>>>
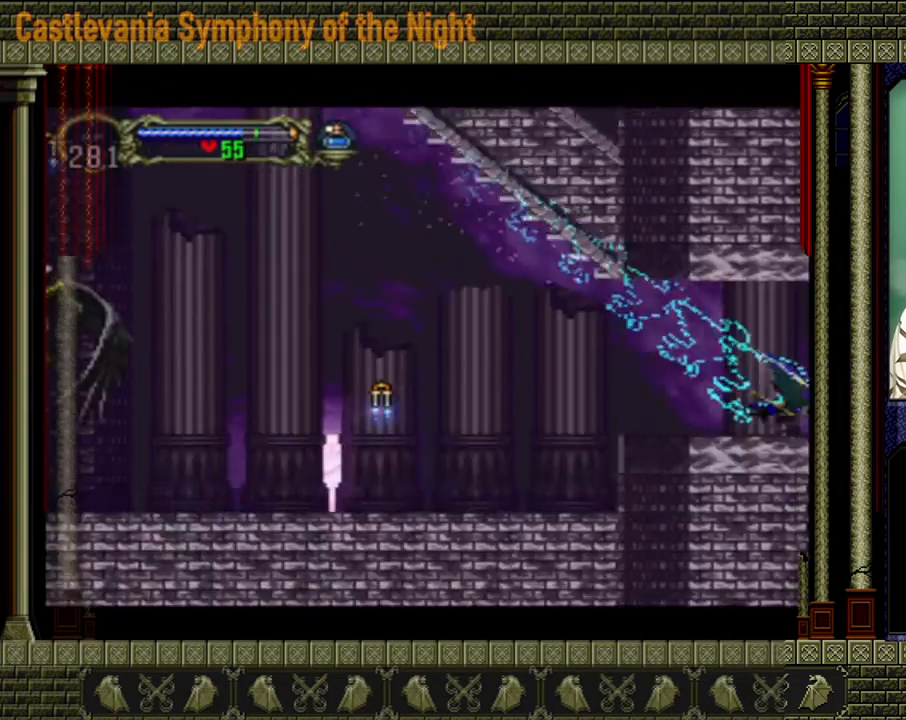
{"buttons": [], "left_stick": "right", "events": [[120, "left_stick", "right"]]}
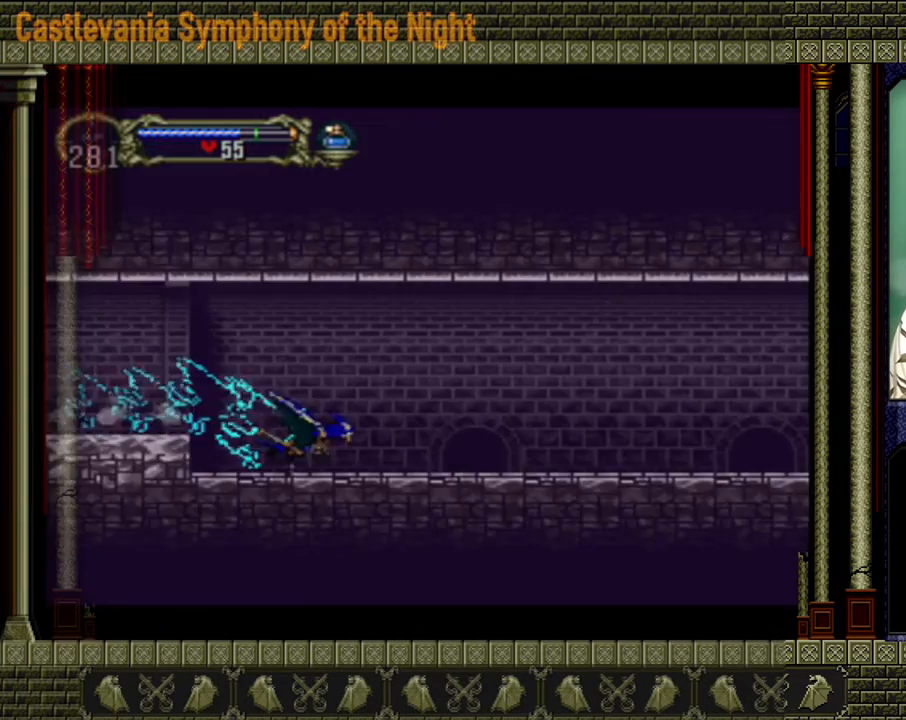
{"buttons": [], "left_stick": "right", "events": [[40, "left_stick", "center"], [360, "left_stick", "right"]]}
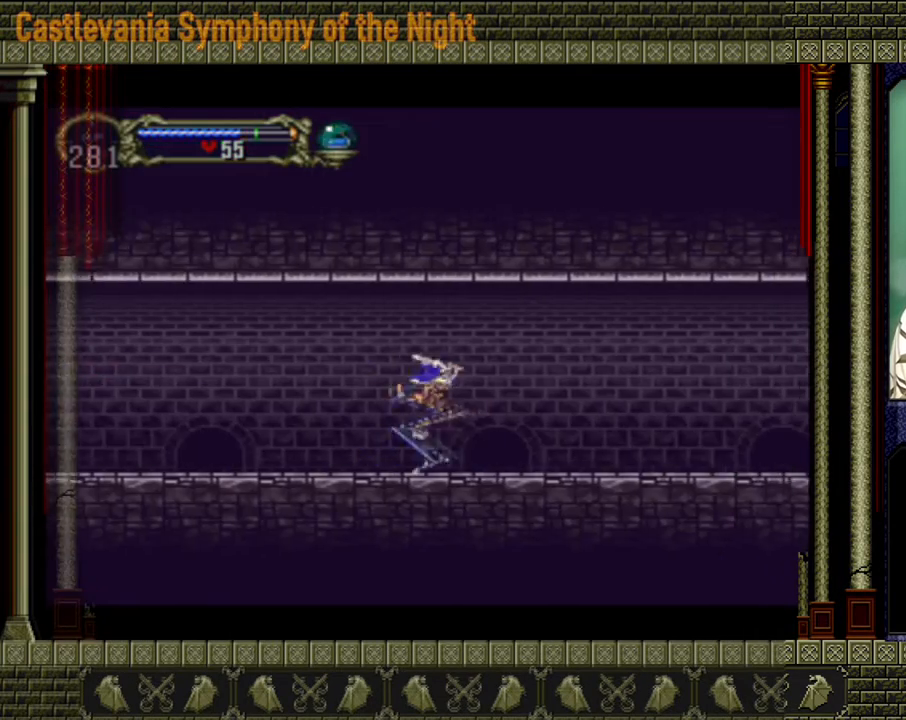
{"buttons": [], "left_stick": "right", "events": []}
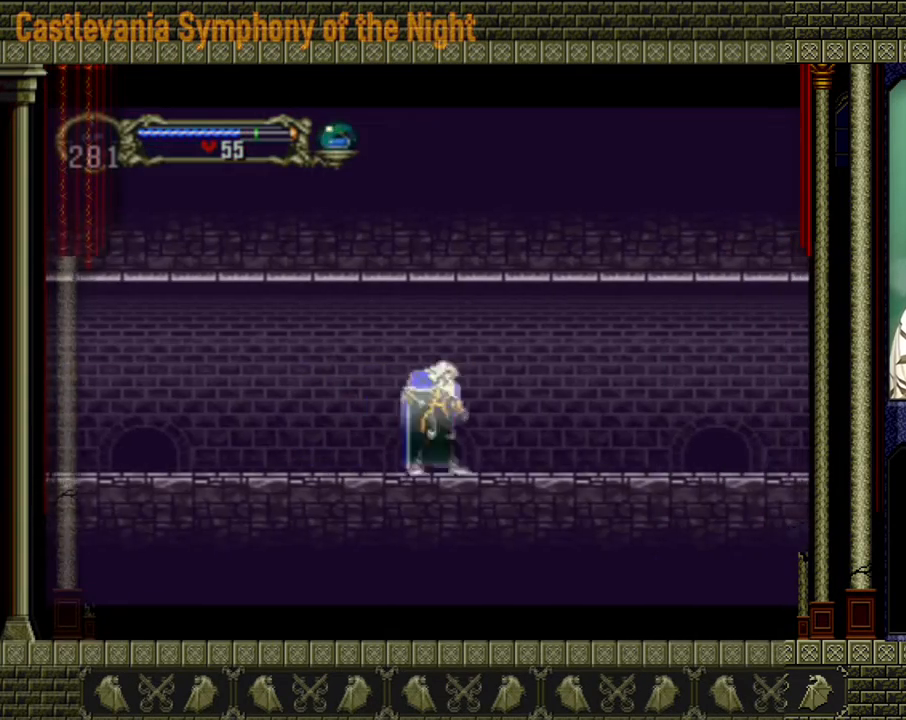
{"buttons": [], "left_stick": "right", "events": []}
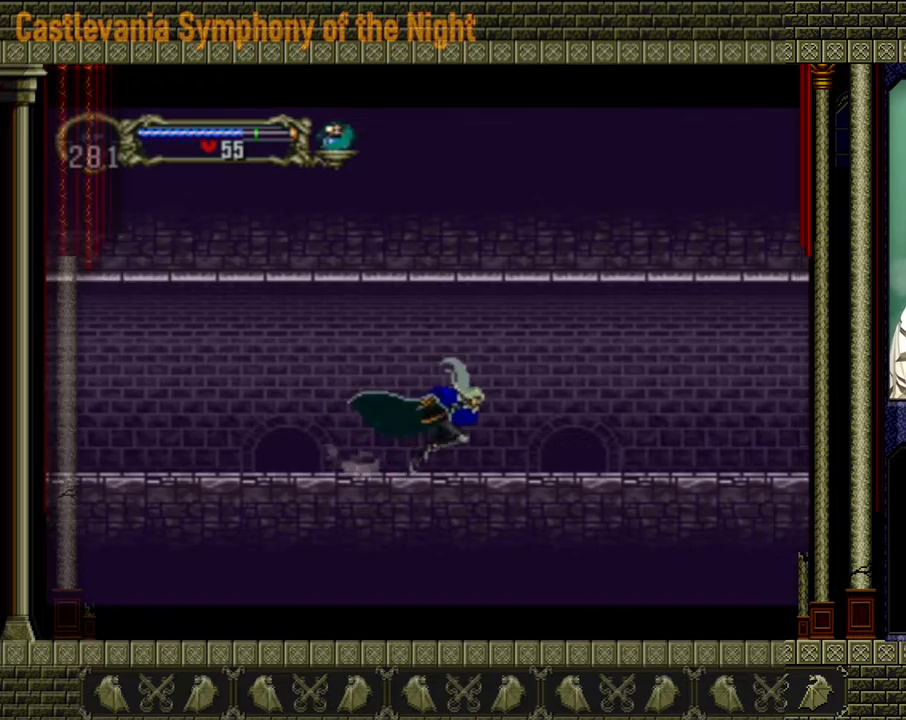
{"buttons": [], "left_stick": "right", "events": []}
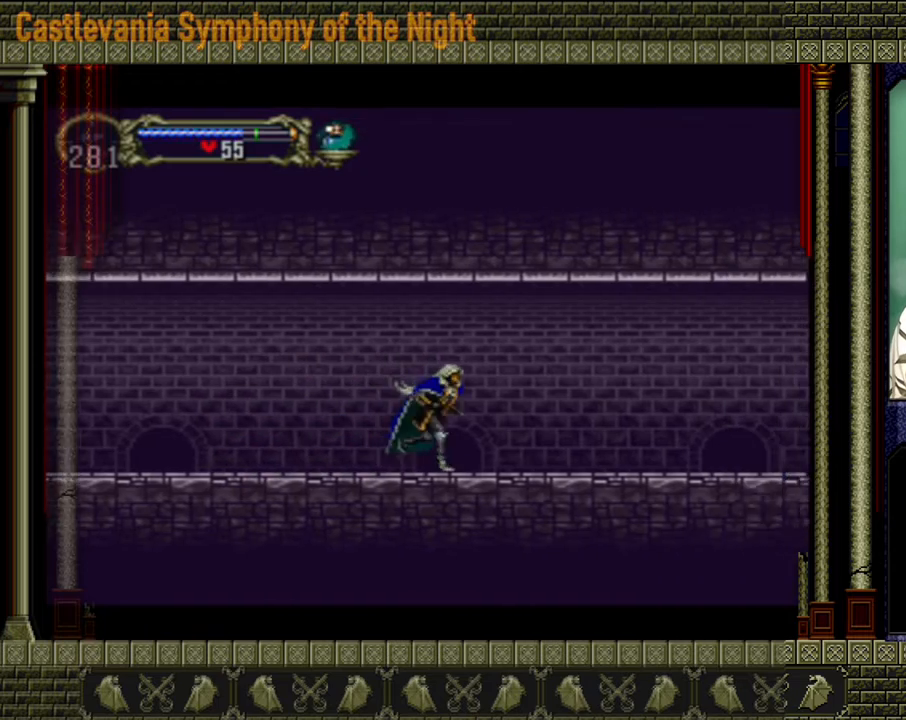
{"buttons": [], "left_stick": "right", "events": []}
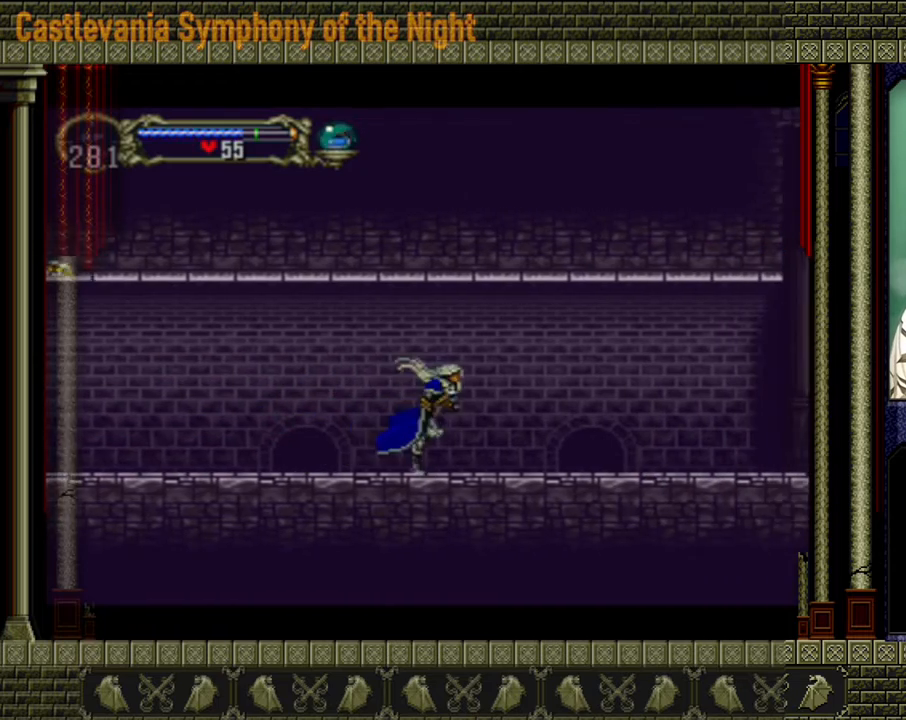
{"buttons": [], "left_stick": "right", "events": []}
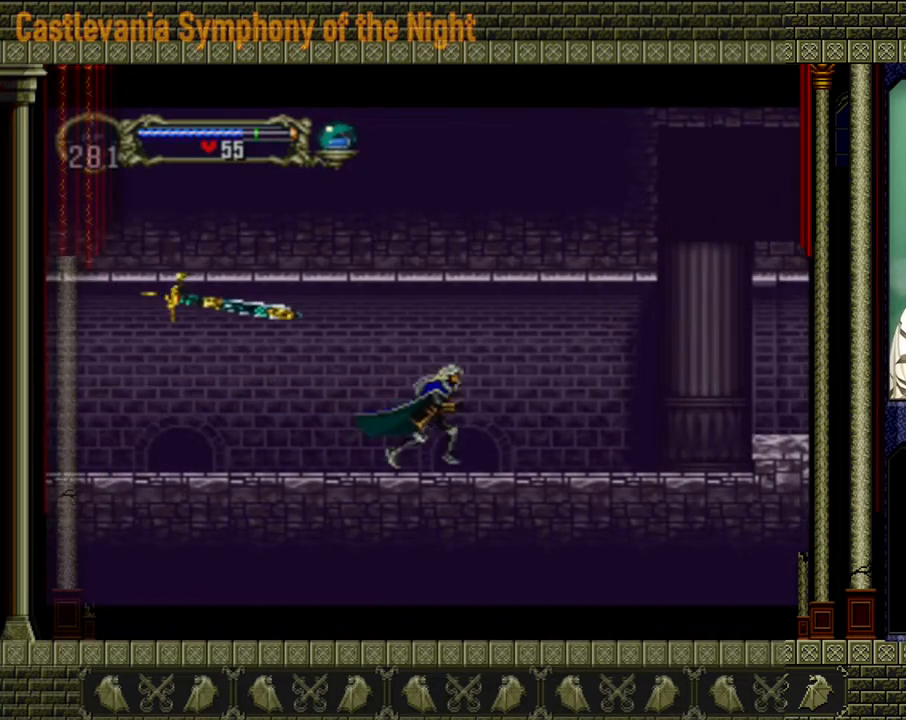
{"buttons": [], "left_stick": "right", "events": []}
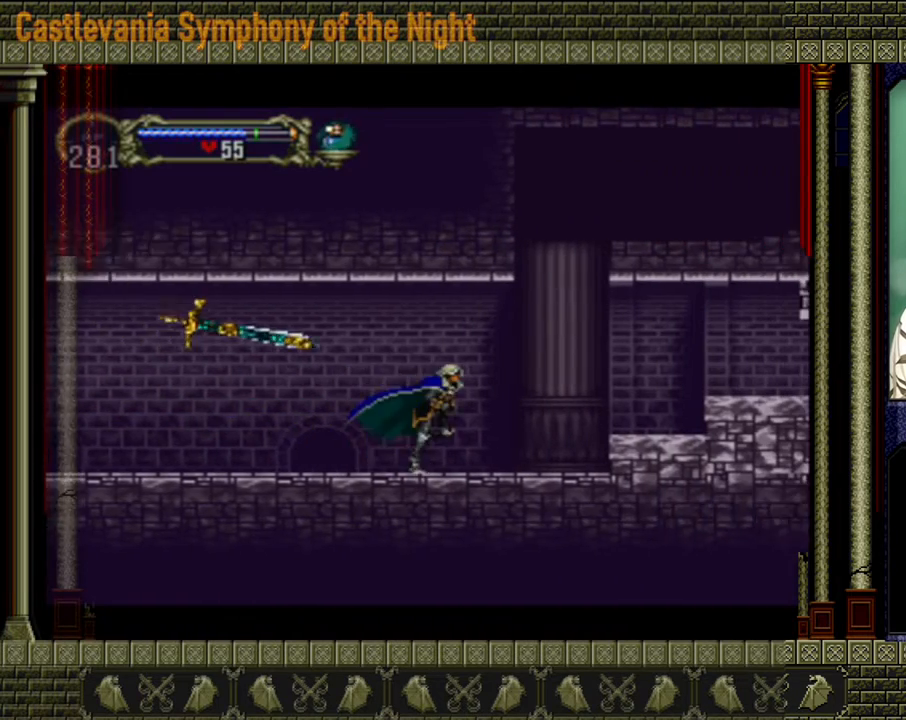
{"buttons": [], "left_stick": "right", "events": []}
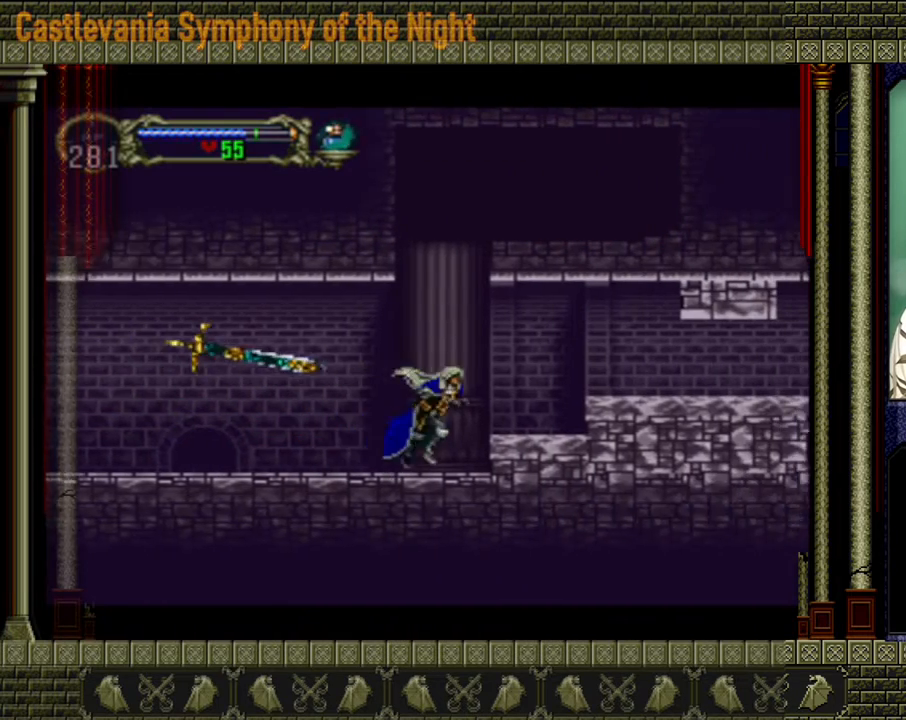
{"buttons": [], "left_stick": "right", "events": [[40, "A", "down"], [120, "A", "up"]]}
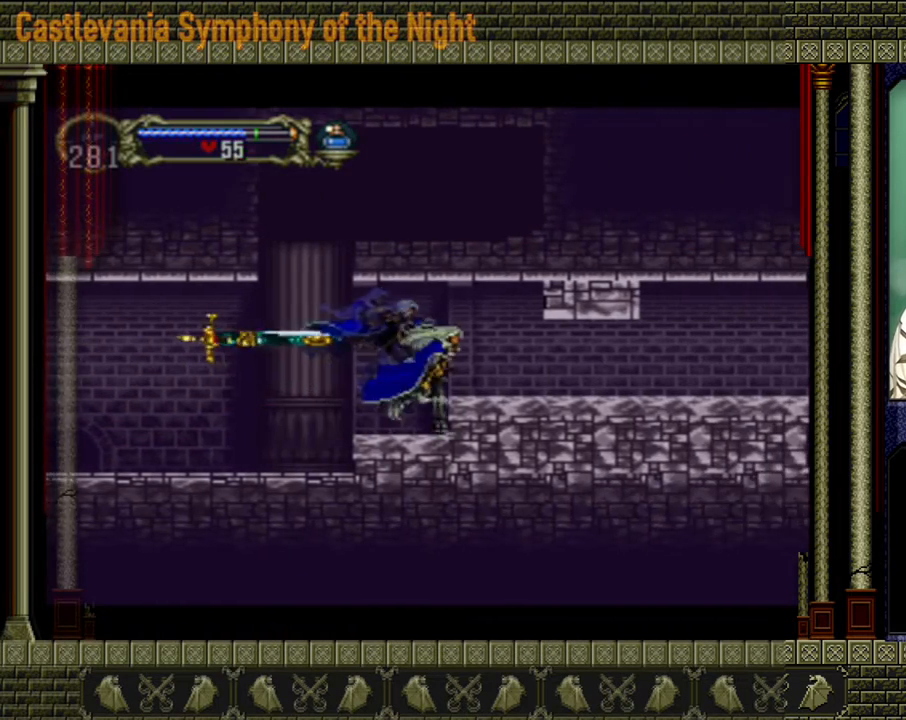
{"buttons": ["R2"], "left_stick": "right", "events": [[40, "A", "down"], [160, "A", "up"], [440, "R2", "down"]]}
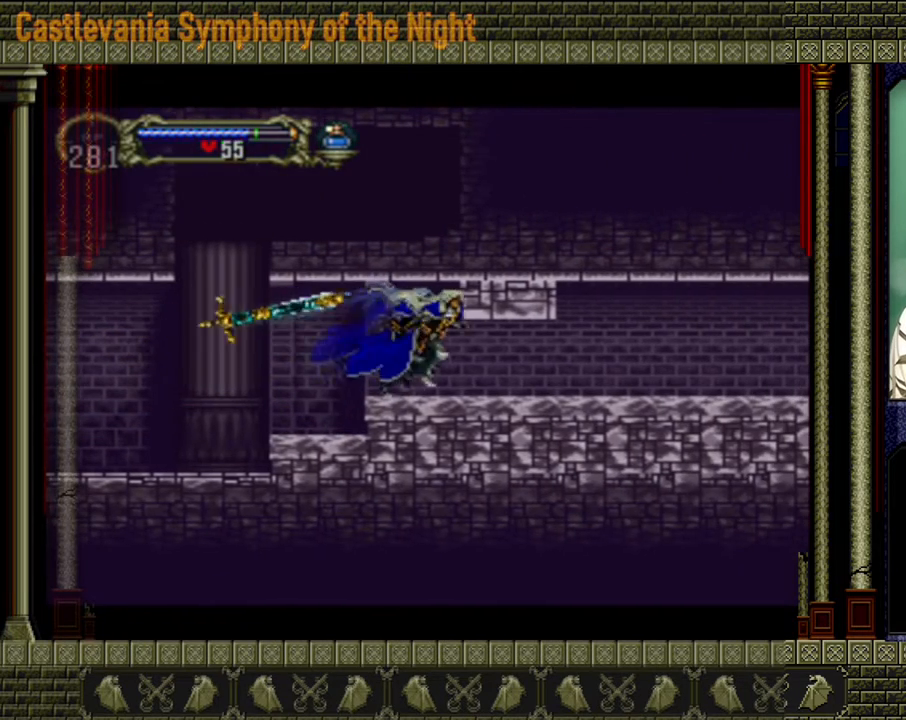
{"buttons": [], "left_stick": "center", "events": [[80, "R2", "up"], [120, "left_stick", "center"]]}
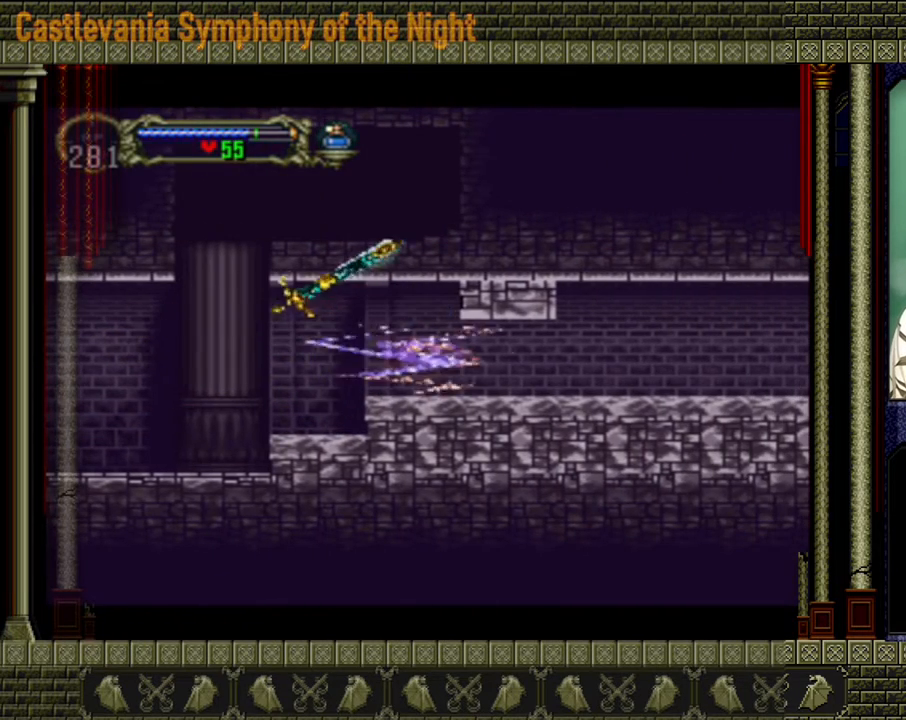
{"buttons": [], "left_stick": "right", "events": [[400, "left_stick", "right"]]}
<<<
What is required:
Transcribe the whole listing exactly but exclude images.

Solved problem:
{"buttons": [], "left_stick": "right", "events": [[120, "left_stick", "right"]]}
{"buttons": [], "left_stick": "right", "events": [[40, "left_stick", "center"], [360, "left_stick", "right"]]}
{"buttons": [], "left_stick": "right", "events": []}
{"buttons": [], "left_stick": "right", "events": []}
{"buttons": [], "left_stick": "right", "events": []}
{"buttons": [], "left_stick": "right", "events": []}
{"buttons": [], "left_stick": "right", "events": []}
{"buttons": [], "left_stick": "right", "events": []}
{"buttons": [], "left_stick": "right", "events": []}
{"buttons": [], "left_stick": "right", "events": [[40, "A", "down"], [120, "A", "up"]]}
{"buttons": ["R2"], "left_stick": "right", "events": [[40, "A", "down"], [160, "A", "up"], [440, "R2", "down"]]}
{"buttons": [], "left_stick": "center", "events": [[80, "R2", "up"], [120, "left_stick", "center"]]}
{"buttons": [], "left_stick": "right", "events": [[400, "left_stick", "right"]]}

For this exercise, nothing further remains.